1980 Publicada nova lei orgânica do IGC que previa a conclusão do cadastro até ao final da década

1980 Realizadas no LNEC as “Jornadas de Reflexão sobre estatísticas para a investigação urbana e regional” que introduzem o conceito de BGRI

1980 FCSH lecciona uma cadeira de informática que evoluiu para disciplina específica sobre SIG

1983 Começa formalmente na FCSH o ensino de SIG

1983 LNEC instala sistema de processamento de imagens, com visualização colorida

1985 Comunidade Europeia lança o projecto Corine – Land Cover

1985 Iniciado o Projecto Sistema Informação Geográfica do Município de Almada

1985 Realizada a conferência OTAC (Ordenamento do Território Assistido por Computador)

1985 UNL desenvolve investigação no domínio das estatísticas de pequenas áreas (Municenso)

5 O Centro Nacional de Informação Geográfica

SNIG e CNIG são duas siglas que se confundem, tal como se confundem as origens, objectivos e atribuições de ambos.
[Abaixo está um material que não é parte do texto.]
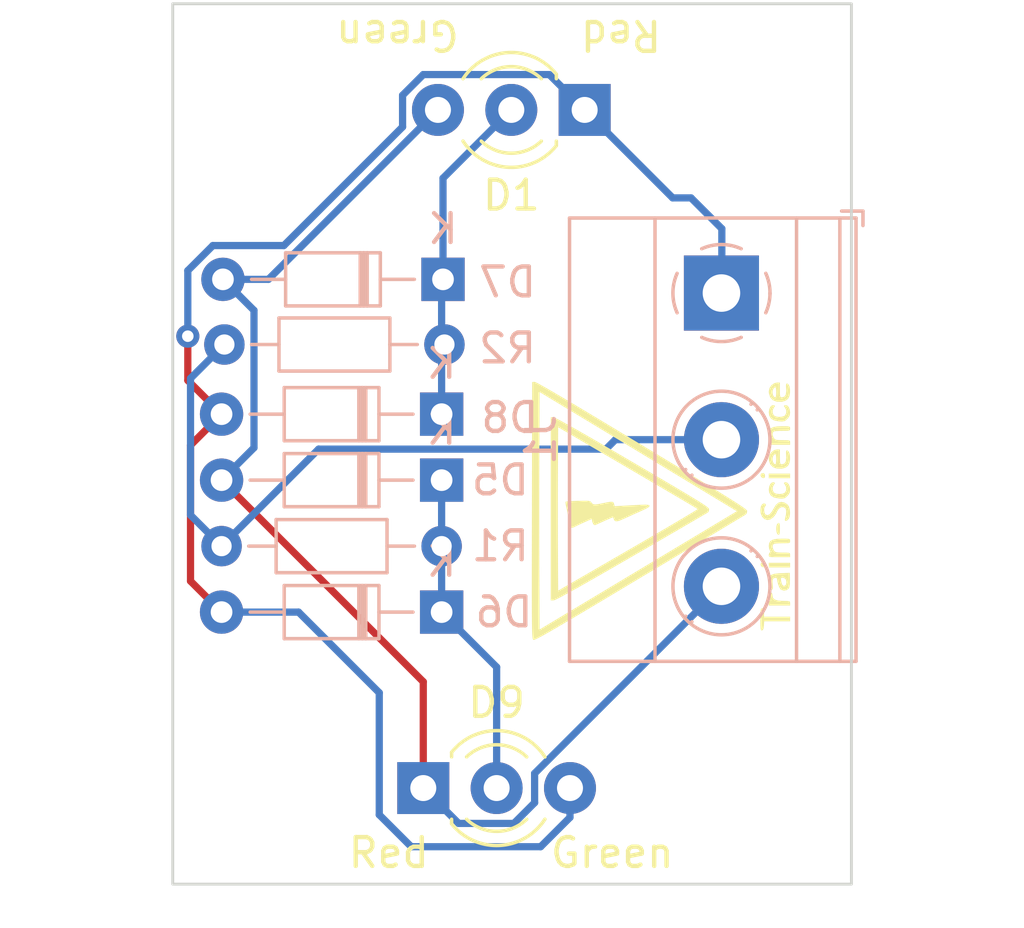
<source format=kicad_pcb>
(kicad_pcb (version 20221018) (generator pcbnew)

  (general
    (thickness 1.6)
  )

  (paper "A4")
  (layers
    (0 "F.Cu" signal)
    (31 "B.Cu" signal)
    (32 "B.Adhes" user "B.Adhesive")
    (33 "F.Adhes" user "F.Adhesive")
    (34 "B.Paste" user)
    (35 "F.Paste" user)
    (36 "B.SilkS" user "B.Silkscreen")
    (37 "F.SilkS" user "F.Silkscreen")
    (38 "B.Mask" user)
    (39 "F.Mask" user)
    (40 "Dwgs.User" user "User.Drawings")
    (41 "Cmts.User" user "User.Comments")
    (42 "Eco1.User" user "User.Eco1")
    (43 "Eco2.User" user "User.Eco2")
    (44 "Edge.Cuts" user)
    (45 "Margin" user)
    (46 "B.CrtYd" user "B.Courtyard")
    (47 "F.CrtYd" user "F.Courtyard")
    (48 "B.Fab" user)
    (49 "F.Fab" user)
    (50 "User.1" user)
    (51 "User.2" user)
    (52 "User.3" user)
    (53 "User.4" user)
    (54 "User.5" user)
    (55 "User.6" user)
    (56 "User.7" user)
    (57 "User.8" user)
    (58 "User.9" user)
  )

  (setup
    (pad_to_mask_clearance 0)
    (pcbplotparams
      (layerselection 0x00010fc_ffffffff)
      (plot_on_all_layers_selection 0x0000000_00000000)
      (disableapertmacros false)
      (usegerberextensions false)
      (usegerberattributes true)
      (usegerberadvancedattributes true)
      (creategerberjobfile true)
      (dashed_line_dash_ratio 12.000000)
      (dashed_line_gap_ratio 3.000000)
      (svgprecision 4)
      (plotframeref false)
      (viasonmask false)
      (mode 1)
      (useauxorigin false)
      (hpglpennumber 1)
      (hpglpenspeed 20)
      (hpglpendiameter 15.000000)
      (dxfpolygonmode true)
      (dxfimperialunits true)
      (dxfusepcbnewfont true)
      (psnegative false)
      (psa4output false)
      (plotreference true)
      (plotvalue true)
      (plotinvisibletext false)
      (sketchpadsonfab false)
      (subtractmaskfromsilk false)
      (outputformat 1)
      (mirror false)
      (drillshape 1)
      (scaleselection 1)
      (outputdirectory "")
    )
  )

  (net 0 "")
  (net 1 "Net-(D1-K1)")
  (net 2 "Net-(D1-A)")
  (net 3 "Net-(D1-K2)")
  (net 4 "Net-(D5-K)")
  (net 5 "Net-(J1-Pin_2)")

  (footprint "MountingHole:MountingHole_3.2mm_M3" (layer "F.Cu") (at 141.5 82.5))

  (footprint "LED_THT:LED_D3.0mm-3" (layer "F.Cu") (at 135.763 82.677 180))

  (footprint "MountingHole:MountingHole_3.2mm_M3" (layer "F.Cu") (at 125 105.5))

  (footprint "custom_kicad_lib_sk:Train-Science logo small" (layer "F.Cu") (at 138.5 96.5 90))

  (footprint "LED_THT:LED_D3.0mm-3" (layer "F.Cu") (at 130.175 106.172))

  (footprint "MountingHole:MountingHole_3.2mm_M3" (layer "F.Cu") (at 125 82.5))

  (footprint "MountingHole:MountingHole_3.2mm_M3" (layer "F.Cu") (at 141.5 106))

  (footprint "Resistor_THT:R_Axial_DIN0204_L3.6mm_D1.6mm_P7.62mm_Horizontal" (layer "B.Cu") (at 123.19 97.79))

  (footprint "TerminalBlock_Phoenix:TerminalBlock_Phoenix_MKDS-1,5-3-5.08_1x03_P5.08mm_Horizontal" (layer "B.Cu") (at 140.5 89.022 -90))

  (footprint "Diode_THT:D_DO-34_SOD68_P7.62mm_Horizontal" (layer "B.Cu") (at 130.81 93.218 180))

  (footprint "Resistor_THT:R_Axial_DIN0204_L3.6mm_D1.6mm_P7.62mm_Horizontal" (layer "B.Cu") (at 130.908 90.805 180))

  (footprint "Diode_THT:D_DO-34_SOD68_P7.62mm_Horizontal" (layer "B.Cu") (at 130.81 95.504 180))

  (footprint "Diode_THT:D_DO-34_SOD68_P7.62mm_Horizontal" (layer "B.Cu") (at 130.81 100.076 180))

  (footprint "Diode_THT:D_DO-34_SOD68_P7.62mm_Horizontal" (layer "B.Cu") (at 130.858 88.547 180))

  (gr_rect (start 121.5 79) (end 145 109.5)
    (stroke (width 0.1) (type default)) (fill none) (layer "Edge.Cuts") (tstamp 0de6e123-ad38-4d3d-b55a-ead8cc650ee6))
  (gr_text "Green" (at 134.5 109) (layer "F.SilkS") (tstamp 6229cb8b-fddd-4ebf-96b7-ffb52122e1d6)
    (effects (font (size 1 1) (thickness 0.15)) (justify left bottom))
  )
  (gr_text "Green" (at 131.5 79.5 180) (layer "F.SilkS") (tstamp 6236f99b-51a5-47c1-b63c-efe7bd8ca638)
    (effects (font (size 1 1) (thickness 0.15)) (justify left bottom))
  )
  (gr_text "Red" (at 127.5 109) (layer "F.SilkS") (tstamp 90b14ce0-6f36-4587-af3c-ff7427f72fc6)
    (effects (font (size 1 1) (thickness 0.15)) (justify left bottom))
  )
  (gr_text "Red" (at 138.5 79.5 180) (layer "F.SilkS") (tstamp af78f149-5d39-4eae-a1e6-269b10601c94)
    (effects (font (size 1 1) (thickness 0.15)) (justify left bottom))
  )

  (segment (start 123.19 100.076) (end 122.115 99.001) (width 0.25) (layer "F.Cu") (net 1) (tstamp 04d88cf1-43b8-4683-b50c-7159b61d7e21))
  (segment (start 122.115 94.293) (end 123.19 93.218) (width 0.25) (layer "F.Cu") (net 1) (tstamp 4246b73c-2f48-4e75-b27b-68902311269a))
  (segment (start 122.115 99.001) (end 122.115 94.293) (width 0.25) (layer "F.Cu") (net 1) (tstamp 6018f736-c258-4c32-ae67-755bfa97aa65))
  (segment (start 122.021014 92.049014) (end 122.021014 90.516118) (width 0.25) (layer "F.Cu") (net 1) (tstamp 9d364a61-e64b-4d7d-9434-d26c8f9b1a39))
  (segment (start 123.19 93.218) (end 122.021014 92.049014) (width 0.25) (layer "F.Cu") (net 1) (tstamp dbd0788c-877c-4b56-af22-da19d0676baf))
  (via (at 122.021014 90.516118) (size 0.8) (drill 0.4) (layers "F.Cu" "B.Cu") (net 1) (tstamp 8247c6d6-9bc4-4c79-b681-ad92fa77f389))
  (segment (start 135.255 107.188) (end 134.239 108.204) (width 0.25) (layer "B.Cu") (net 1) (tstamp 0021025f-61fb-4a58-9a3f-644406f17411))
  (segment (start 134.239 108.204) (end 129.757 108.204) (width 0.25) (layer "B.Cu") (net 1) (tstamp 0c540d7b-cee7-47d2-8a50-422973949678))
  (segment (start 139.446 85.725) (end 140.513 86.792) (width 0.25) (layer "B.Cu") (net 1) (tstamp 1aaf1d8e-cffe-4250-a1b4-25a671ccab87))
  (segment (start 140.513 86.792) (end 140.513 89.022) (width 0.25) (layer "B.Cu") (net 1) (tstamp 28abaa07-0686-4b7a-ab63-daafa846166b))
  (segment (start 138.811 85.725) (end 139.446 85.725) (width 0.25) (layer "B.Cu") (net 1) (tstamp 2d32bb3a-384f-4a09-bf81-f6ce29790b0c))
  (segment (start 129.458 82.169588) (end 130.175588 81.452) (width 0.25) (layer "B.Cu") (net 1) (tstamp 4047487c-272b-45e1-aed3-a8db56ba17c0))
  (segment (start 130.175588 81.452) (end 134.538 81.452) (width 0.25) (layer "B.Cu") (net 1) (tstamp 68656a14-918f-47e7-a42b-a2f080c74132))
  (segment (start 129.757 108.204) (end 128.651 107.098) (width 0.25) (layer "B.Cu") (net 1) (tstamp 80c47438-0df4-42aa-bcf3-aafd541841fc))
  (segment (start 134.538 81.452) (end 135.763 82.677) (width 0.25) (layer "B.Cu") (net 1) (tstamp 9ca8f8bb-77c3-4bb8-b413-e4d78873ae72))
  (segment (start 135.255 106.172) (end 135.255 107.188) (width 0.25) (layer "B.Cu") (net 1) (tstamp b39ec943-8e60-4571-b5f0-6a5ce8937665))
  (segment (start 122.021014 88.243706) (end 122.88872 87.376) (width 0.25) (layer "B.Cu") (net 1) (tstamp c08747fc-5aae-4882-95e9-97bea1f1a6c6))
  (segment (start 122.88872 87.376) (end 125.347604 87.376) (width 0.25) (layer "B.Cu") (net 1) (tstamp c0f608d8-f47e-483d-8dfa-556544ca8871))
  (segment (start 125.347604 87.376) (end 129.458 83.265604) (width 0.25) (layer "B.Cu") (net 1) (tstamp c5165d15-2c78-4970-8f5d-0ff1164fa19e))
  (segment (start 122.021014 90.516118) (end 122.021014 88.243706) (width 0.25) (layer "B.Cu") (net 1) (tstamp d5c1c1f0-8462-4d9e-8893-c910ae5445c4))
  (segment (start 125.857 100.076) (end 123.19 100.076) (width 0.25) (layer "B.Cu") (net 1) (tstamp e052c91e-240c-4403-99a1-14456f6e8e3b))
  (segment (start 129.458 83.265604) (end 129.458 82.169588) (width 0.25) (layer "B.Cu") (net 1) (tstamp e6e8c3c7-a327-49b2-8254-965ecce4742c))
  (segment (start 135.763 82.677) (end 138.811 85.725) (width 0.25) (layer "B.Cu") (net 1) (tstamp e82ebf9e-a191-4fff-b14e-deaf41efade9))
  (segment (start 128.651 107.098) (end 128.651 102.87) (width 0.25) (layer "B.Cu") (net 1) (tstamp e8aa5f3a-fc76-4b97-8148-213e42f4baec))
  (segment (start 128.651 102.87) (end 125.857 100.076) (width 0.25) (layer "B.Cu") (net 1) (tstamp ec30582d-46d9-40cf-b539-13e08808a15e))
  (segment (start 130.81 93.218) (end 130.81 88.595) (width 0.25) (layer "B.Cu") (net 2) (tstamp 12cab67d-82a9-4a3b-9371-d195adf5f6f4))
  (segment (start 130.81 88.595) (end 130.858 88.547) (width 0.25) (layer "B.Cu") (net 2) (tstamp 4039f443-4496-4dba-a2cc-0564be72a7b0))
  (segment (start 130.858 88.547) (end 130.858 85.042) (width 0.25) (layer "B.Cu") (net 2) (tstamp b83dce91-cb95-45dd-91af-3399bea3375d))
  (segment (start 130.858 85.042) (end 133.223 82.677) (width 0.25) (layer "B.Cu") (net 2) (tstamp df6b9af7-c159-4b23-bd97-2e8ed376c1e0))
  (segment (start 130.175 102.489) (end 130.175 106.172) (width 0.25) (layer "F.Cu") (net 3) (tstamp 2a3f1235-85e6-47bd-ac7d-c57c89d0d855))
  (segment (start 123.19 95.504) (end 130.175 102.489) (width 0.25) (layer "F.Cu") (net 3) (tstamp 7739d9ae-9daf-46ae-a7da-2fdf047267cd))
  (segment (start 131.4 107.397) (end 133.312412 107.397) (width 0.25) (layer "B.Cu") (net 3) (tstamp 02d0823a-00f6-44c4-817a-3b4d0308eab7))
  (segment (start 133.312412 107.397) (end 134.03 106.679412) (width 0.25) (layer "B.Cu") (net 3) (tstamp 19e35b7f-6e37-4b24-99da-c92b8f021ee8))
  (segment (start 124.313 94.381) (end 123.19 95.504) (width 0.25) (layer "B.Cu") (net 3) (tstamp 1f1abb99-263a-4aae-9203-e333a2b100e0))
  (segment (start 134.03 105.665) (end 140.513 99.182) (width 0.25) (layer "B.Cu") (net 3) (tstamp 216691c0-025c-490c-a8f9-1ea389de592b))
  (segment (start 134.03 106.679412) (end 134.03 105.665) (width 0.25) (layer "B.Cu") (net 3) (tstamp 25c40da1-c81d-464a-8ce7-ec776a4a94e2))
  (segment (start 123.238 88.547) (end 124.313 89.622) (width 0.25) (layer "B.Cu") (net 3) (tstamp 42148e3c-c246-440f-9865-b7499a988cc9))
  (segment (start 124.313 89.622) (end 124.313 94.381) (width 0.25) (layer "B.Cu") (net 3) (tstamp 8297bd3f-6f31-4a9e-8659-82c326164354))
  (segment (start 124.813 88.547) (end 123.238 88.547) (width 0.25) (layer "B.Cu") (net 3) (tstamp b0e1b58b-6913-4f46-ab0d-df0661936a25))
  (segment (start 130.683 82.677) (end 124.813 88.547) (width 0.25) (layer "B.Cu") (net 3) (tstamp dc75d4b9-0ea7-4154-8181-c66d89f99022))
  (segment (start 130.175 106.172) (end 131.4 107.397) (width 0.25) (layer "B.Cu") (net 3) (tstamp f983d5c3-fc3f-4368-b1be-8d42c76cc43a))
  (segment (start 130.81 95.504) (end 130.81 100.076) (width 0.25) (layer "B.Cu") (net 4) (tstamp 08064ebd-8047-421f-971c-6b1a999675f9))
  (segment (start 132.715 106.172) (end 132.715 101.981) (width 0.25) (layer "B.Cu") (net 4) (tstamp 969a3f32-4f80-4468-87b2-ef0cf5976399))
  (segment (start 132.715 101.981) (end 130.81 100.076) (width 0.25) (layer "B.Cu") (net 4) (tstamp e4da0d9d-1814-478e-b2ed-b4e680eee4c7))
  (segment (start 140.513 94.102) (end 140.186 94.429) (width 0.25) (layer "B.Cu") (net 5) (tstamp 6016fbe1-299f-4575-86db-f23c6e1ab9eb))
  (segment (start 122.115 91.978) (end 123.288 90.805) (width 0.25) (layer "B.Cu") (net 5) (tstamp 62ee2337-576e-4648-b169-e5bd8a213a95))
  (segment (start 123.19 97.79) (end 122.115 96.715) (width 0.25) (layer "B.Cu") (net 5) (tstamp 990fa4a9-e725-495e-884b-73c39102b17c))
  (segment (start 136.5 94.429) (end 126.551 94.429) (width 0.25) (layer "B.Cu") (net 5) (tstamp a1583fb6-f639-48ea-baae-1751ba0832a5))
  (segment (start 122.115 96.715) (end 122.115 91.978) (width 0.25) (layer "B.Cu") (net 5) (tstamp a4f6c8c3-4981-4c15-a1d8-5c56e1ebc2c0))
  (segment (start 126.551 94.429) (end 123.19 97.79) (width 0.25) (layer "B.Cu") (net 5) (tstamp c65e63cd-2b99-47cc-a68c-aa827514ea87))
  (segment (start 136.827 94.102) (end 136.5 94.429) (width 0.25) (layer "B.Cu") (net 5) (tstamp ff61f9b5-d3fa-4872-8e4d-665afa1e7964))
  (segment (start 140.5 94.102) (end 136.827 94.102) (width 0.25) (layer "B.Cu") (net 5) (tstamp ff881962-1a3e-4964-9b55-ef0cce1bd89c))

)

</source>
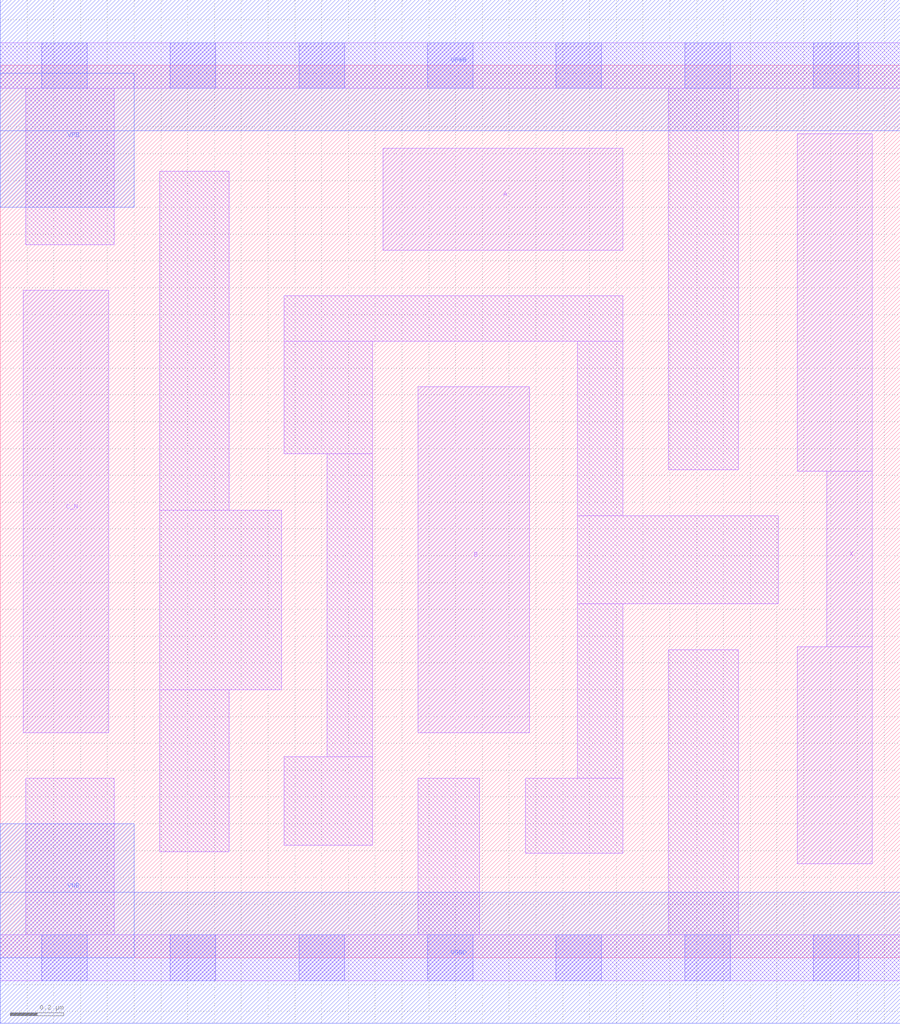
<source format=lef>
# Copyright 2020 The SkyWater PDK Authors
#
# Licensed under the Apache License, Version 2.0 (the "License");
# you may not use this file except in compliance with the License.
# You may obtain a copy of the License at
#
#     https://www.apache.org/licenses/LICENSE-2.0
#
# Unless required by applicable law or agreed to in writing, software
# distributed under the License is distributed on an "AS IS" BASIS,
# WITHOUT WARRANTIES OR CONDITIONS OF ANY KIND, either express or implied.
# See the License for the specific language governing permissions and
# limitations under the License.
#
# SPDX-License-Identifier: Apache-2.0

VERSION 5.5 ;
NAMESCASESENSITIVE ON ;
BUSBITCHARS "[]" ;
DIVIDERCHAR "/" ;
MACRO sky130_fd_sc_lp__or3b_1
  CLASS CORE ;
  SOURCE USER ;
  ORIGIN  0.000000  0.000000 ;
  SIZE  3.360000 BY  3.330000 ;
  SYMMETRY X Y R90 ;
  SITE unit ;
  PIN A
    ANTENNAGATEAREA  0.126000 ;
    DIRECTION INPUT ;
    USE SIGNAL ;
    PORT
      LAYER li1 ;
        RECT 1.430000 2.640000 2.325000 3.020000 ;
    END
  END A
  PIN B
    ANTENNAGATEAREA  0.126000 ;
    DIRECTION INPUT ;
    USE SIGNAL ;
    PORT
      LAYER li1 ;
        RECT 1.560000 0.840000 1.975000 2.130000 ;
    END
  END B
  PIN C_N
    ANTENNAGATEAREA  0.126000 ;
    DIRECTION INPUT ;
    USE SIGNAL ;
    PORT
      LAYER li1 ;
        RECT 0.085000 0.840000 0.405000 2.490000 ;
    END
  END C_N
  PIN X
    ANTENNADIFFAREA  0.556500 ;
    DIRECTION OUTPUT ;
    USE SIGNAL ;
    PORT
      LAYER li1 ;
        RECT 2.975000 0.350000 3.255000 1.160000 ;
        RECT 2.975000 1.815000 3.255000 3.075000 ;
        RECT 3.085000 1.160000 3.255000 1.815000 ;
    END
  END X
  PIN VGND
    DIRECTION INOUT ;
    USE GROUND ;
    PORT
      LAYER met1 ;
        RECT 0.000000 -0.245000 3.360000 0.245000 ;
    END
  END VGND
  PIN VNB
    DIRECTION INOUT ;
    USE GROUND ;
    PORT
      LAYER met1 ;
        RECT 0.000000 0.000000 0.500000 0.500000 ;
    END
  END VNB
  PIN VPB
    DIRECTION INOUT ;
    USE POWER ;
    PORT
      LAYER met1 ;
        RECT 0.000000 2.800000 0.500000 3.300000 ;
    END
  END VPB
  PIN VPWR
    DIRECTION INOUT ;
    USE POWER ;
    PORT
      LAYER met1 ;
        RECT 0.000000 3.085000 3.360000 3.575000 ;
    END
  END VPWR
  OBS
    LAYER li1 ;
      RECT 0.000000 -0.085000 3.360000 0.085000 ;
      RECT 0.000000  3.245000 3.360000 3.415000 ;
      RECT 0.095000  0.085000 0.425000 0.670000 ;
      RECT 0.095000  2.660000 0.425000 3.245000 ;
      RECT 0.595000  0.395000 0.855000 1.000000 ;
      RECT 0.595000  1.000000 1.050000 1.670000 ;
      RECT 0.595000  1.670000 0.855000 2.935000 ;
      RECT 1.060000  0.420000 1.390000 0.750000 ;
      RECT 1.060000  1.880000 1.390000 2.300000 ;
      RECT 1.060000  2.300000 2.325000 2.470000 ;
      RECT 1.220000  0.750000 1.390000 1.880000 ;
      RECT 1.560000  0.085000 1.790000 0.670000 ;
      RECT 1.960000  0.390000 2.325000 0.670000 ;
      RECT 2.155000  0.670000 2.325000 1.320000 ;
      RECT 2.155000  1.320000 2.905000 1.650000 ;
      RECT 2.155000  1.650000 2.325000 2.300000 ;
      RECT 2.495000  0.085000 2.755000 1.150000 ;
      RECT 2.495000  1.820000 2.755000 3.245000 ;
    LAYER mcon ;
      RECT 0.155000 -0.085000 0.325000 0.085000 ;
      RECT 0.155000  3.245000 0.325000 3.415000 ;
      RECT 0.635000 -0.085000 0.805000 0.085000 ;
      RECT 0.635000  3.245000 0.805000 3.415000 ;
      RECT 1.115000 -0.085000 1.285000 0.085000 ;
      RECT 1.115000  3.245000 1.285000 3.415000 ;
      RECT 1.595000 -0.085000 1.765000 0.085000 ;
      RECT 1.595000  3.245000 1.765000 3.415000 ;
      RECT 2.075000 -0.085000 2.245000 0.085000 ;
      RECT 2.075000  3.245000 2.245000 3.415000 ;
      RECT 2.555000 -0.085000 2.725000 0.085000 ;
      RECT 2.555000  3.245000 2.725000 3.415000 ;
      RECT 3.035000 -0.085000 3.205000 0.085000 ;
      RECT 3.035000  3.245000 3.205000 3.415000 ;
  END
END sky130_fd_sc_lp__or3b_1

</source>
O Sistema Nacional de Informação Geográfica (SNIG) foi concebido em 1986 e precedeu em quatro anos a criação do Centro Nacional de Informação Geográfica (CNIG), organismo criado em 1990, que viria a coordenar a actividade de informação geográfica em Portugal até 2002, anos em que foi dissolvido e integrado no novo Instituto Geográfico Português.

Este sistema e este organismo são relativamente indissociáveis. O CNIG surgiu como forma de dar corpo institucional a todas as iniciativas que rodeavam a pretendida implementação do Sistema mas, por sua vez, o SNIG era a alma e justificação de existência do próprio Centro. Embora este desfasamento de alguns anos tivesse existido, as suas evoluções sempre foram paralelas e tiveram a mesma origem.